Audio add music + outro (not currently using this, need to think about music more):

python experimental/add-music.py --input=audio/20231129-synthetic.mp3

Images

python scripts/ttv-generate.py --input=source/test-post/

Optionally, one can provide a HuggingFace dataset where the images will be uploaded, so the podcast show notes can have clickable links, e.g. (--do_not_gen is for not burning extra GPUs):

python scripts/ttv-generate.py --input=examples/test-post/ --do_not_gen --hf_fig_dir=natolambert/interconnects-figures
Podcast figures:
Figure 1: https://huggingface.co/datasets/natolambert/interconnects-figures/resolve/main/test-post/img_003.png

Video

python scripts/ttv-merge.py --input=source/test-post/

Generated research video

Sick of workshopping 3-5minute videos no one watches? Use this tool! An example video is here and included in examples/research-talk. This section requires imagemagick:

brew install imagemagick

Source code is provided in examples/research-talk. Ultimately, you must download a pdf of slides from google slides / powerpoint / etc and write a script.
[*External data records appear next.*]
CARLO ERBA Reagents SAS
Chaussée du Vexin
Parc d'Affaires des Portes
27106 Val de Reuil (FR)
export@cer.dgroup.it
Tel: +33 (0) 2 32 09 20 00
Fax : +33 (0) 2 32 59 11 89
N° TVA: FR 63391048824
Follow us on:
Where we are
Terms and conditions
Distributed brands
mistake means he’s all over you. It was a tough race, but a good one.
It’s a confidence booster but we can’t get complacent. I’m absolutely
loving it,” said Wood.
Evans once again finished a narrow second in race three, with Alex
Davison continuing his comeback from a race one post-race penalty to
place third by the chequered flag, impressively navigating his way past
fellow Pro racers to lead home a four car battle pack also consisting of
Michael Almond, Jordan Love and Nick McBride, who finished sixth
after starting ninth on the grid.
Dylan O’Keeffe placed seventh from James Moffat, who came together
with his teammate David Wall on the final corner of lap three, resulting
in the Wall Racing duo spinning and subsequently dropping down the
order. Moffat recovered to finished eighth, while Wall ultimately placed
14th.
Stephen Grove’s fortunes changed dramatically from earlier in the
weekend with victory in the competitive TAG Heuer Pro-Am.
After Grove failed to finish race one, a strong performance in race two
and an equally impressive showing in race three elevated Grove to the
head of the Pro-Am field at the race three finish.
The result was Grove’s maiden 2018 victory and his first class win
To create the PNG files in the right format, do the following:

convert -density 300 examples/research-talk/research-talk/talk.pdf -quality 100 examples/research-talk/images/img_%03d.png

To use the interconnects-tools:

python scripts/create-config.py examples/research-talk/
python scripts/tts.py --input=examples/research-talk/ --ignore_title
python scripts/ttv-merge.py --input=examples/research-talk/ --ignore_title

To speed up the final video to your desired length, do the math, then use the following command:

ffmpeg -i input.mp4 -filter_complex "[0:v]setpts=PTS/(SPEED_FACTOR)[v];[0:a]atempo=SPEED_FACTOR[a]" -map "[v]" -map "[a]" output.mp4

Here's an example for 10%:

ffmpeg -i examples/research-talk/video.mp4 -filter_complex "[0:v]setpts=PTS/1.1[v];[0:a]atempo=1.1[a]" -map "[v]" -map "[a]" output.mp4

Other ffmpeg

Generate silence:

ffmpeg -f lavfi -i anullsrc=r=44100:cl=stereo -t 0.5 silence.mp3

Tips

  • Use shorter sequeneces, 11labs tends to have volume drift on longer segments.
  • Weird file paths can cause bugs still (such as () at the end of an image file).

TODO list

Keeping note of features I want to add in a lazy manner:

  • Adding list of figures to podcast shownotes + link because inserting them is hard.
  • Verify that the try-except block in tts.py works as intended.
  • Acronym management (so the audio is not weird).
  • Additional voice for quote blocks.